Can Cuba and Venezuela Help Rescue Haiti? Head of U.S.-Backed Transition Is Asking
Can Cuba and Venezuela Help Rescue Haiti? Head of U.S.-Backed Transition Is Asking
"Putting the country in the midst of regional political tug-of-war would not be the best," said AS/COA's Eric Farnsworth to Miami Herald.
In Cuba the population is fighting shortages of food, fuel and medicine while a collapsing electrical grid that resulted in three nationwide blackouts this year continues to leave many people in the dark.
In Venezuela, strongman Nicolás Maduro is driving the hemisphere’s worst migration crisis — nearly eight million people have fled and more are threatening to leave amid economic hardships, human rights abuses and a power grab that has him preparing to inaugurate himself for a third six-year term in January. [...]
“No doubt Haiti is a mess,” said Eric Farnsworth, vice president of the Americas Society/Council of the Americas and an expert on the region. “I’ve been calling it a failed state and I believe it to be. But putting the country in the midst of regional political tug-of-war would not be the best way to advance security and prosperity.”

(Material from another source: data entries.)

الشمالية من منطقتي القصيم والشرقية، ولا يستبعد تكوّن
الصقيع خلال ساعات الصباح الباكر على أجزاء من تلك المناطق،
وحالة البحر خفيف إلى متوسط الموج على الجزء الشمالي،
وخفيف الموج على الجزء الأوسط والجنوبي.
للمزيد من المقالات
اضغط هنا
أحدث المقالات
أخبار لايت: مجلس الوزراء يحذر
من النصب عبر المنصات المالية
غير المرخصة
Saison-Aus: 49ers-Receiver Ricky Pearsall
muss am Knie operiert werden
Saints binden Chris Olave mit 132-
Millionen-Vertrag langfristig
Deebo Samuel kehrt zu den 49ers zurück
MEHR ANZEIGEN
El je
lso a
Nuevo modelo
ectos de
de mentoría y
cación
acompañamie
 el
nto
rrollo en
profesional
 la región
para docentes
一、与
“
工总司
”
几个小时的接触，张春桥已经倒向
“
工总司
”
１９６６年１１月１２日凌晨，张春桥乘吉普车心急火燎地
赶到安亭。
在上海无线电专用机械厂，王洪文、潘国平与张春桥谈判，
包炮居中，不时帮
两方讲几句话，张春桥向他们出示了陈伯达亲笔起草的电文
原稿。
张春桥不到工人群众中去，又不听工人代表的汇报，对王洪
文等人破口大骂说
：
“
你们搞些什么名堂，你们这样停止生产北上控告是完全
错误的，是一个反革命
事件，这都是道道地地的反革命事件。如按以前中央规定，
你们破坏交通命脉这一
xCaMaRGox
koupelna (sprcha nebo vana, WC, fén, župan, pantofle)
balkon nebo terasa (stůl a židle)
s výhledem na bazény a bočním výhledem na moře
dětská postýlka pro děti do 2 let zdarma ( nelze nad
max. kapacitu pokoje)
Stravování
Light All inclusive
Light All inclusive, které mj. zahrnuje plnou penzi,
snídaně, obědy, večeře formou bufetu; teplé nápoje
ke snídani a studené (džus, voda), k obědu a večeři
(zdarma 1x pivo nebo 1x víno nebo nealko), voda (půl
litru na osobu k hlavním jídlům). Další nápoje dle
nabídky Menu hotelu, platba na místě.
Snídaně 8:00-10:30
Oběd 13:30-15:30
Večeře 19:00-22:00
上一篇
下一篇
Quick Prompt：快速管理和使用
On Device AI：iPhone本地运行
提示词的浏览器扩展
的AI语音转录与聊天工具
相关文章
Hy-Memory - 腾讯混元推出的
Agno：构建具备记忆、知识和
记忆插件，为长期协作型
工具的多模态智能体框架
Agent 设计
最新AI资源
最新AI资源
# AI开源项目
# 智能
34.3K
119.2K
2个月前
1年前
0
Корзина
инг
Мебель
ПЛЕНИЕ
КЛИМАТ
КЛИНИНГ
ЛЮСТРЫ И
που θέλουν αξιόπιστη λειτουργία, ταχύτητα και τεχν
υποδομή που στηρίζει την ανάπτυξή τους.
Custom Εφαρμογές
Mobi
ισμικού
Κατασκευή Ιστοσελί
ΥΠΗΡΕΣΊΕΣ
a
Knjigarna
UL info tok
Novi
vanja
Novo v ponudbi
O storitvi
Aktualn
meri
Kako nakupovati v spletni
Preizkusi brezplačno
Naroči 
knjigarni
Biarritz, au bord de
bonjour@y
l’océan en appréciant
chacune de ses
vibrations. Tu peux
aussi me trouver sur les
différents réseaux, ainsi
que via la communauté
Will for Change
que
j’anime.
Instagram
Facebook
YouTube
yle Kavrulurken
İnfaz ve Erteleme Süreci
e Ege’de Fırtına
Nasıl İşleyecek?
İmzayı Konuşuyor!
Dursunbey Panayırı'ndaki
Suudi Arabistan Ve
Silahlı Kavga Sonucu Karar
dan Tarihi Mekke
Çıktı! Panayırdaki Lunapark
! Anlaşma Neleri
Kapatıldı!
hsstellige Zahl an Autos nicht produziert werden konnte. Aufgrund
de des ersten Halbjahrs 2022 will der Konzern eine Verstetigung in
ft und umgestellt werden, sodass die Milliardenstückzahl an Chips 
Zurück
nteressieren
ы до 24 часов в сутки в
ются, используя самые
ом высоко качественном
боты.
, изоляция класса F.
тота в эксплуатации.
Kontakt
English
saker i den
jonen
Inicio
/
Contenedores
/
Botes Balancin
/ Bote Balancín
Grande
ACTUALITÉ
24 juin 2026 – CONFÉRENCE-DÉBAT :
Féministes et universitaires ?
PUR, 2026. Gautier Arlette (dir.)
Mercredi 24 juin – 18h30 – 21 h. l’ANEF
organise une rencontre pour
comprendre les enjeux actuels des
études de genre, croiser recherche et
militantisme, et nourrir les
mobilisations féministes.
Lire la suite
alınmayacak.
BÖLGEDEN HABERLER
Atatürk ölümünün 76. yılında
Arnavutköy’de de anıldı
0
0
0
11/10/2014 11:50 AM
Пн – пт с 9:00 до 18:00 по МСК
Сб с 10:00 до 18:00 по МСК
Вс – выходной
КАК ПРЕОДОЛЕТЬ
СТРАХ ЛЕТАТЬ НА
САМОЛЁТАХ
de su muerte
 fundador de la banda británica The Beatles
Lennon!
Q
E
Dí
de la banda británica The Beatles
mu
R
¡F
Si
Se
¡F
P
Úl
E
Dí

Farnsworth said Voltaire’s decision is “a bad move” and its timing “rotten and probably intentional,” given the pending U.S. presidential transition. He wouldn’t put it past ALBA leaders, he added, to be behind the request “in order to embarrass the U.S. and polarize the situation.”
“ALBA has nothing to offer, so their best tried-and-true method is to try to work public opinion against the U.S. and hope to cast attention away from their own failures,” Farnsworth said. “Let’s see what if anything ALBA actually comes up with besides, maybe, a show of support with a planeload of supplies or something that isn’t sustained. I doubt that ALBA peacekeepers will be deployed to Haiti any time soon.”